“Oy kaygısıyla değil, dünya görüşümüz gereği bu politikaları üretiyoruz” | Güney Gazetesi Mersin

“Oy kaygısıyla değil, dünya görüşümüz gereği bu politikaları üretiyoruz”

“Oy kaygısıyla değil, dünya görüşümüz gereği bu politikaları üretiyoruz”

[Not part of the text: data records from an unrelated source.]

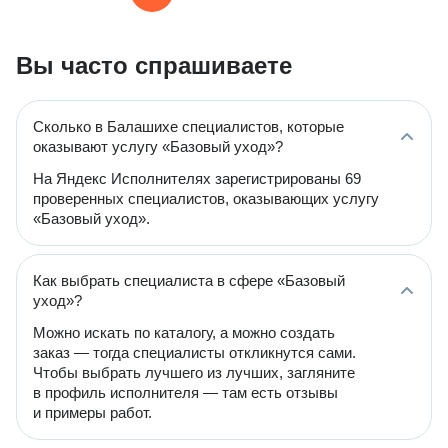
Вы часто спрашиваете
Сколько в Балашихе специалистов, которые
оказывают услугу «Базовый уход»?
На Яндекс Исполнителях зарегистрированы 69
проверенных специалистов, оказывающих услугу
«Базовый уход».
Как выбрать специалиста в сфере «Базовый
уход»?
Можно искать по каталогу, а можно создать
заказ — тогда специалисты откликнутся сами.
Чтобы выбрать лучшего из лучших, загляните
в профиль исполнителя — там есть отзывы
и примеры работ.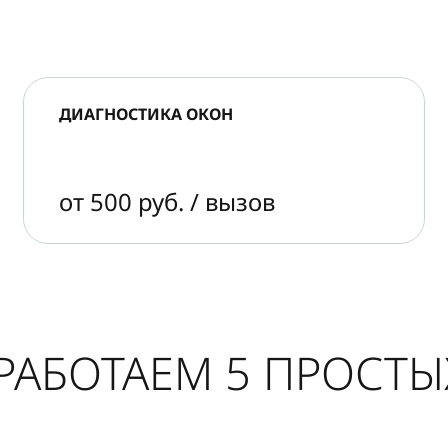
ДИАГНОСТИКА ОКОН
от 500 руб. / вызов
РАБОТАЕМ 5 ПРОСТ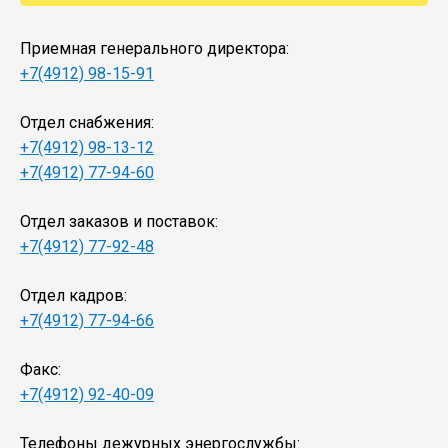
Приемная генерального директора:
+7(4912) 98-15-91
Отдел снабжения:
+7(4912) 98-13-12
+7(4912) 77-94-60
Отдел заказов и поставок:
+7(4912) 77-92-48
Отдел кадров:
+7(4912) 77-94-66
Факс:
+7(4912) 92-40-09
Телефоны дежурных энергослужбы: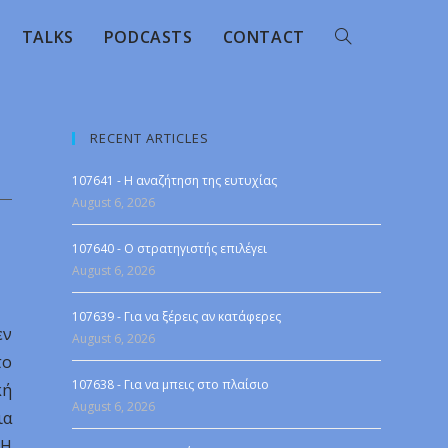
TALKS
PODCASTS
CONTACT
RECENT ARTICLES
107641 - Η αναζήτηση της ευτυχίας
August 6, 2026
107640 - Ο στρατηγιστής επιλέγει
August 6, 2026
107639 - Για να ξέρεις αν κατάφερες
εν
August 6, 2026
το
107638 - Για να μπεις στο πλαίσιο
κή
August 6, 2026
ια
 Η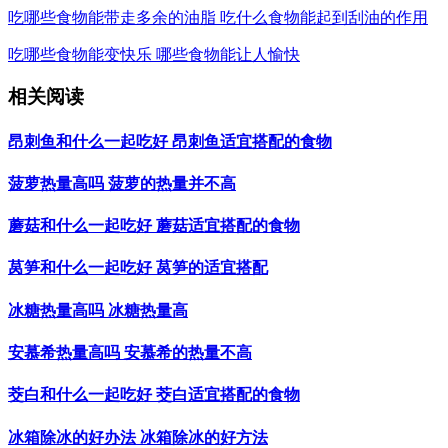
吃哪些食物能带走多余的油脂 吃什么食物能起到刮油的作用
吃哪些食物能变快乐 哪些食物能让人愉快
相关阅读
昂刺鱼和什么一起吃好 昂刺鱼适宜搭配的食物
菠萝热量高吗 菠萝的热量并不高
蘑菇和什么一起吃好 蘑菇适宜搭配的食物
莴笋和什么一起吃好 莴笋的适宜搭配
冰糖热量高吗 冰糖热量高
安慕希热量高吗 安慕希的热量不高
茭白和什么一起吃好 茭白适宜搭配的食物
冰箱除冰的好办法 冰箱除冰的好方法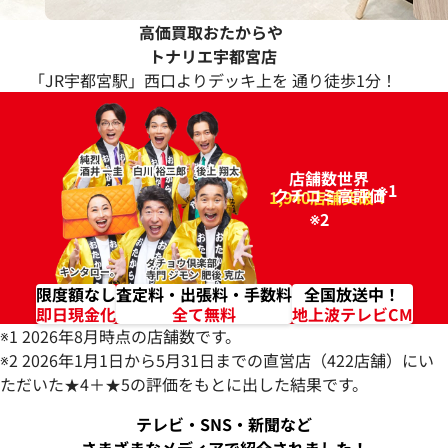
高価買取おたからや
トナリエ宇都宮店
「JR宇都宮駅」西口よりデッキ上を 通り徒歩1分！
店舗数世界
※1
クチコミ高評価
96.2%
1,940店舗突破！
※2
限度額なし
査定料・出張料・手数料
全国放送中！
即日現金化
全て無料
地上波テレビCM
※1 2026年8月時点の店舗数です。
※2 2026年1月1日から5月31日までの直営店（422店舗）にい
ただいた★4＋★5の評価をもとに出した結果です。
テレビ・SNS・新聞など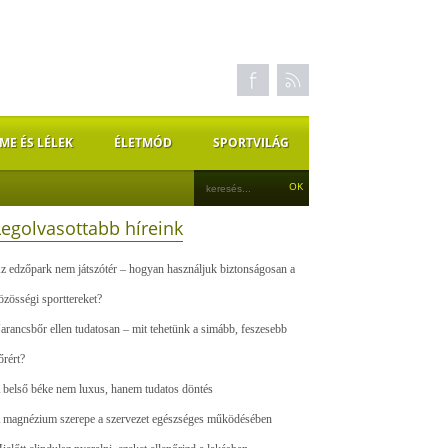
ME ÉS LÉLEK
ÉLETMÓD
SPORTVILÁG
Legolvasottabb híreink
z edzőpark nem játszótér – hogyan használjuk biztonságosan a
özösségi sporttereket?
arancsbőr ellen tudatosan – mit tehetünk a simább, feszesebb
őrért?
 belső béke nem luxus, hanem tudatos döntés
 magnézium szerepe a szervezet egészséges működésében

Mersin Büyükşehir Belediye Başkanı Vahap Seçer, sosyal belediyeciliğin ayrı, özel insanların ya da dezavantajlı grupların duygu sömürüsü ile oylarına talip olmanın ayrı şeyler olduğunu belirterek  “Biz bu insanlarımız, hangi hal ve şartta olursa olsun bize oy versin kaygısıyla bu çalışmaları yapmıyoruz. Bunu vicdanen yapıyoruz ve dünya görüşümüz gereği yapıyoruz” dedi.

 

 

Mersin Büyükşehir Belediye Başkanı Vahap Seçer, spor, bocce, hobi ve avokado bahçesi gibi çok yönlü alanları ile özel gereksinimli vatandaşların hizmetine açılan Mezitli Belediyesi Kent Konseyi Engelli Meclisi Merkezi’nin açılış törenine katıldı.

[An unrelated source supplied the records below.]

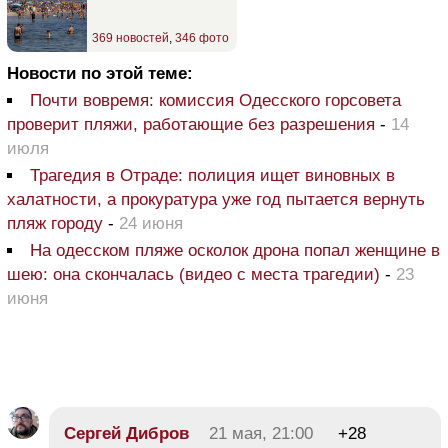
369 новостей
,
346 фото
Новости по этой теме:
Почти вовремя: комиссия Одесского горсовета
проверит пляжи, работающие без разрешения
-
14
июля
Трагедия в Отраде: полиция ищет виновных в
халатности, а прокуратура уже год пытается вернуть
пляж городу
-
24 июня
На одесском пляже осколок дрона попал женщине в
шею: она скончалась (видео с места трагедии)
-
23
июня
Сергей Дибров
21 мая, 21:00
+28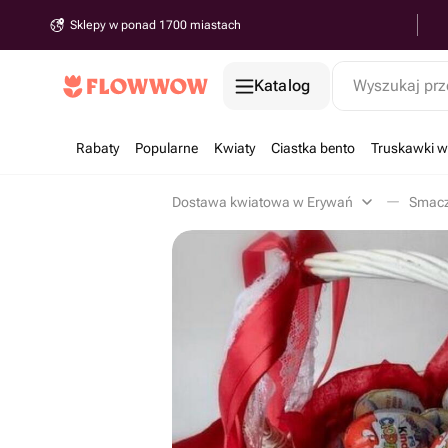
Sklepy w ponad 1700 miastach
Katalog
Wyszukaj prz
Rabaty
Popularne
Kwiaty
Ciastka bento
Truskawki w
Dostawa kwiatowa w Erywań
Smacz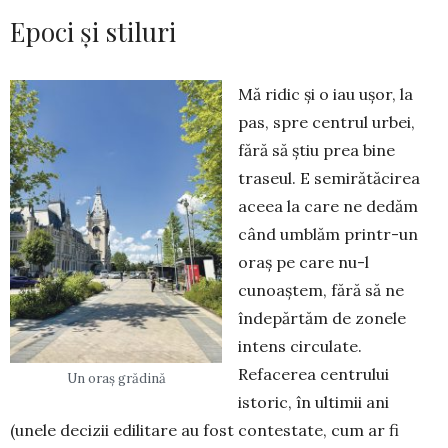
Epoci și stiluri
Mă ridic și o iau ușor, la
pas, spre centrul urbei,
fără să știu prea bine
traseul. E semirătăcirea
aceea la care ne dedăm
când umblăm printr-un
oraș pe care nu-l
cunoaștem, fără să ne
îndepărtăm de zonele
intens circulate.
Refacerea centrului
Un oraș grădină
istoric, în ultimii ani
(unele decizii edilitare au fost contestate, cum ar fi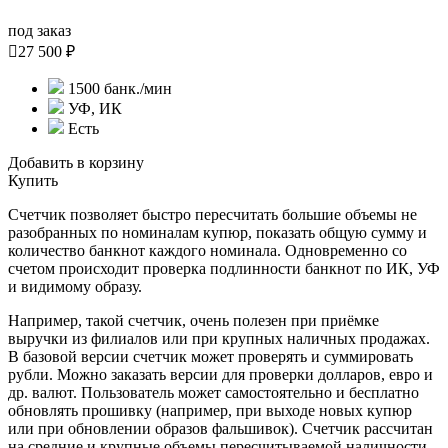
под заказ

27 500 ₽
1500 банк./мин
УФ, ИК
Есть
Добавить в корзину
Купить
Счетчик позволяет быстро пересчитать большие объемы не
разобранных по номиналам купюр, показать общую сумму и
количество банкнот каждого номинала. Одновременно со
счетом происходит проверка подлинности банкнот по ИК, УФ
и видимому образу.
Например, такой счетчик, очень полезен при приёмке
выручки из филиалов или при крупных наличных продажах.
В базовой версии счетчик может проверять и суммировать
рубли. Можно заказать версии для проверки долларов, евро и
др. валют. Пользователь может самостоятельно и бесплатно
обновлять прошивку (например, при выходе новых купюр
или при обновлении образов фальшивок). Счетчик рассчитан
на средние и крупные объемы пересчитываемой наличности.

Törende, Başkan Seçer’in yanı sıra CHP Mersin Milletvekili Alpay Antmen, Mersin Esnaf ve Sanatkarlar Odaları Birliği Başkanı Talat Dinçer, Meclis üyeleri, engelli dernekleri ve sivil toplum kuruluşu temsilcileri de yer aldı.

 

“Biz oy kaygısıyla bu hizmetleri yapmıyoruz, vicdanen yapıyoruz”

 

Merkezin açılış töreninde konuşma yapan Başkan Seçer, “Bugün burada bizi bir araya getiren Mezitli Belediyesi Kent Konseyi Engelli Meclisi’nin yaptığı çok önemli bir alan engellilerimiz için. Aslında engelli demek de çok içimden gelen bir kavram değil. Özel insanlarımız. Aslında engel akıllarda oluyor. Meselelere nasıl baktığınıza bağlı” dedi. Mezitli Belediye Başkanı Neşet Tarhan’ın yaptığı açılış konuşmasındaki bir cümleye atıfta bulunan Başkan Seçer, şöyle devam etti:

“Başkan güzel bir şey söyledi konuşmasında. Genelde belediyecilik imar, yol, para, insanların rant elde ettiği kurumlar olarak gözlemlenir ama belediyeciliğin bu olmadığını özellikle yakın tarihte 31 Mart’taki seçim sonrası Cumhuriyet Halk Partili belediyelerin yönetime gelmesi ile Türkiye tekrar hatırladı. Sosyal belediyecilik başka bir şey, oy devşirme amacı ile fakir fukaranın ya da özel insanların ya da dezavantajlı grupların duygu sömürüsü ile oylarına talip olma, onları devşirme başka bir şey. Bunu karıştırmamak lazım. Biz kimseye öykünmüyoruz. Belediye başkanları ya da yöneticiler mutlaka özel insanlarımıza, dezavantajlı gruplarımıza politikalar üretiyorlar ama bu politikaları üretirken yola çıkış amacımız farklı. Biz bu insanlarımız, hangi hal ve şartta olursa olsun bize oy versin kaygısıyla bu çalışmaları yapmıyoruz. Bunu vicdanen yapıyoruz ve dünya görüşümüz gereği yapıyoruz. Onun için sosyal demokrat belediyecilik deniyor bunun ismine. Çok güzel çalışmalar oluyor. Sayın Belediye Başkanımızı, Sayın Kent Konseyi Başkanımızı kutluyoruz. Bunlar önemli ve değerli çalışmalar.”